◆ Task brief ◆
Print exactly the lines that run from the first line of the material to the line containing "0 $1 Rounding radius*", both ends included, and skip the pictures.

····················

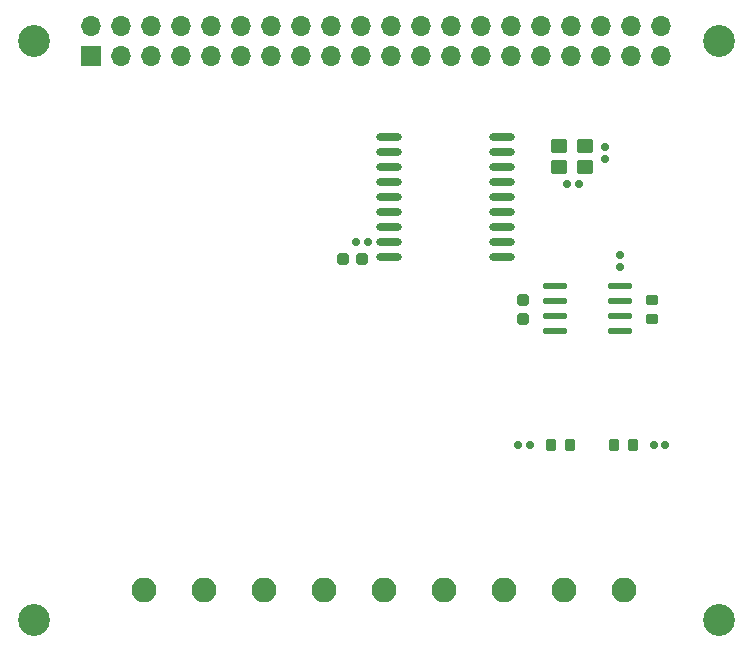
<source format=gbr>
%TF.GenerationSoftware,KiCad,Pcbnew,8.0.9*%
%TF.CreationDate,2025-09-25T17:08:19+07:00*%
%TF.ProjectId,_autosave-CAN_Shield,5f617574-6f73-4617-9665-2d43414e5f53,rev?*%
%TF.SameCoordinates,Original*%
%TF.FileFunction,Soldermask,Top*%
%TF.FilePolarity,Negative*%
%FSLAX46Y46*%
G04 Gerber Fmt 4.6, Leading zero omitted, Abs format (unit mm)*
G04 Created by KiCad (PCBNEW 8.0.9) date 2025-09-25 17:08:19*
%MOMM*%
%LPD*%
G01*
G04 APERTURE LIST*
G04 Aperture macros list*
%AMRoundRect*
0 Rectangle with rounded corners*
0 $1 Rounding radius*
0 $2 $3 $4 $5 $6 $7 $8 $9 X,Y pos of 4 corners*
0 Add a 4 corners polygon primitive as box body*
4,1,4,$2,$3,$4,$5,$6,$7,$8,$9,$2,$3,0*
0 Add four circle primitives for the rounded corners*
1,1,$1+$1,$2,$3*
1,1,$1+$1,$4,$5*
1,1,$1+$1,$6,$7*
1,1,$1+$1,$8,$9*
0 Add four rect primitives between the rounded corners*
20,1,$1+$1,$2,$3,$4,$5,0*
20,1,$1+$1,$4,$5,$6,$7,0*
20,1,$1+$1,$6,$7,$8,$9,0*
20,1,$1+$1,$8,$9,$2,$3,0*%
G04 Aperture macros list end*
%ADD10O,2.100000X2.100000*%
%ADD11C,2.700000*%
%ADD12RoundRect,0.159000X0.159000X0.189000X-0.159000X0.189000X-0.159000X-0.189000X0.159000X-0.189000X0*%
%ADD13RoundRect,0.244000X-0.244000X-0.269000X0.244000X-0.269000X0.244000X0.269000X-0.244000X0.269000X0*%
%ADD14O,2.201600X0.661600*%
%ADD15RoundRect,0.250000X0.450000X0.350000X-0.450000X0.350000X-0.450000X-0.350000X0.450000X-0.350000X0*%
%ADD16RoundRect,0.219000X0.219000X0.294000X-0.219000X0.294000X-0.219000X-0.294000X0.219000X-0.294000X0*%
%ADD17O,2.050000X0.590000*%
%ADD18RoundRect,0.159000X-0.159000X-0.189000X0.159000X-0.189000X0.159000X0.189000X-0.159000X0.189000X0*%
%ADD19RoundRect,0.244000X0.269000X-0.244000X0.269000X0.244000X-0.269000X0.244000X-0.269000X-0.244000X0*%
%ADD20RoundRect,0.219000X-0.219000X-0.294000X0.219000X-0.294000X0.219000X0.294000X-0.219000X0.294000X0*%
%ADD21RoundRect,0.159000X0.189000X-0.159000X0.189000X0.159000X-0.189000X0.159000X-0.189000X-0.159000X0*%
%ADD22RoundRect,0.219000X0.294000X-0.219000X0.294000X0.219000X-0.294000X0.219000X-0.294000X-0.219000X0*%
%ADD23R,1.700000X1.700000*%
%ADD24O,1.700000X1.700000*%
G04 APERTURE END LIST*
D10*
%TO.C,U1*%
X12801600Y5994400D03*
X17881600Y5994400D03*
X22961600Y5994400D03*
X28041600Y5994400D03*
X33121600Y5994400D03*
X38201600Y5994400D03*
X43281600Y5994400D03*
X48361600Y5994400D03*
X53441600Y5994400D03*
%TD*%
D11*
%TO.C,MH2*%
X61500000Y52500000D03*
%TD*%
D12*
%TO.C,C5*%
X45483400Y18288000D03*
X44483400Y18288000D03*
%TD*%
D13*
%TO.C,C7*%
X29682000Y34036000D03*
X31242000Y34036000D03*
%TD*%
D14*
%TO.C,U2*%
X43154100Y34163000D03*
X43154100Y35433000D03*
X43154100Y36703000D03*
X43154100Y37973000D03*
X43154100Y39243000D03*
X43154100Y40513000D03*
X43154100Y41783000D03*
X43154100Y43053000D03*
X43154100Y44323000D03*
X33553900Y44323000D03*
X33553900Y43053000D03*
X33553900Y41783000D03*
X33553900Y40513000D03*
X33553900Y39243000D03*
X33553900Y37973000D03*
X33553900Y36703000D03*
X33553900Y35433000D03*
X33553900Y34163000D03*
%TD*%
D15*
%TO.C,X1*%
X50122000Y43552000D03*
X47922000Y43552000D03*
X47922000Y41792000D03*
X50122000Y41792000D03*
%TD*%
D11*
%TO.C,MH3*%
X3500000Y3500000D03*
%TD*%
%TO.C,MH1*%
X3500000Y52500000D03*
%TD*%
D16*
%TO.C,R5*%
X48920400Y18288000D03*
X47280400Y18288000D03*
%TD*%
D17*
%TO.C,U4*%
X47623600Y31729600D03*
X47623600Y30459600D03*
X47623600Y29179600D03*
X47623600Y27909600D03*
X53163600Y27909600D03*
X53163600Y29179600D03*
X53163600Y30459600D03*
X53163600Y31729600D03*
%TD*%
D18*
%TO.C,C4*%
X55972200Y18237200D03*
X56972200Y18237200D03*
%TD*%
D19*
%TO.C,C3*%
X44907200Y28988800D03*
X44907200Y30548800D03*
%TD*%
D20*
%TO.C,R2*%
X52604200Y18237200D03*
X54244200Y18237200D03*
%TD*%
D21*
%TO.C,C1*%
X51891000Y42485100D03*
X51891000Y43485100D03*
%TD*%
D18*
%TO.C,R3*%
X30750000Y35433000D03*
X31750000Y35433000D03*
%TD*%
D11*
%TO.C,MH4*%
X61500000Y3500000D03*
%TD*%
D22*
%TO.C,R4*%
X55803800Y28923600D03*
X55803800Y30563600D03*
%TD*%
D21*
%TO.C,R1*%
X53136800Y33358200D03*
X53136800Y34358200D03*
%TD*%
D12*
%TO.C,C2*%
X49649000Y40386000D03*
X48649000Y40386000D03*
%TD*%
D23*
%TO.C,J1*%
X8370000Y51230000D03*
D24*
X8370000Y53770000D03*
X10910000Y51230000D03*
X10910000Y53770000D03*
X13450000Y51230000D03*
X13450000Y53770000D03*
X15990000Y51230000D03*
X15990000Y53770000D03*
X18530000Y51230000D03*
X18530000Y53770000D03*
X21070000Y51230000D03*
X21070000Y53770000D03*
X23610000Y51230000D03*
X23610000Y53770000D03*
X26150000Y51230000D03*
X26150000Y53770000D03*
X28690000Y51230000D03*
X28690000Y53770000D03*
X31230000Y51230000D03*
X31230000Y53770000D03*
X33770000Y51230000D03*
X33770000Y53770000D03*
X36310000Y51230000D03*
X36310000Y53770000D03*
X38850000Y51230000D03*
X38850000Y53770000D03*
X41390000Y51230000D03*
X41390000Y53770000D03*
X43930000Y51230000D03*
X43930000Y53770000D03*
X46470000Y51230000D03*
X46470000Y53770000D03*
X49010000Y51230000D03*
X49010000Y53770000D03*
X51550000Y51230000D03*
X51550000Y53770000D03*
X54090000Y51230000D03*
X54090000Y53770000D03*
X56630000Y51230000D03*
X56630000Y53770000D03*
%TD*%
M02*

</source>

····················

◆ Reply ◆
<source format=gbr>
%TF.GenerationSoftware,KiCad,Pcbnew,8.0.9*%
%TF.CreationDate,2025-09-25T17:08:19+07:00*%
%TF.ProjectId,_autosave-CAN_Shield,5f617574-6f73-4617-9665-2d43414e5f53,rev?*%
%TF.SameCoordinates,Original*%
%TF.FileFunction,Soldermask,Top*%
%TF.FilePolarity,Negative*%
%FSLAX46Y46*%
G04 Gerber Fmt 4.6, Leading zero omitted, Abs format (unit mm)*
G04 Created by KiCad (PCBNEW 8.0.9) date 2025-09-25 17:08:19*
%MOMM*%
%LPD*%
G01*
G04 APERTURE LIST*
G04 Aperture macros list*
%AMRoundRect*
0 Rectangle with rounded corners*
0 $1 Rounding radius*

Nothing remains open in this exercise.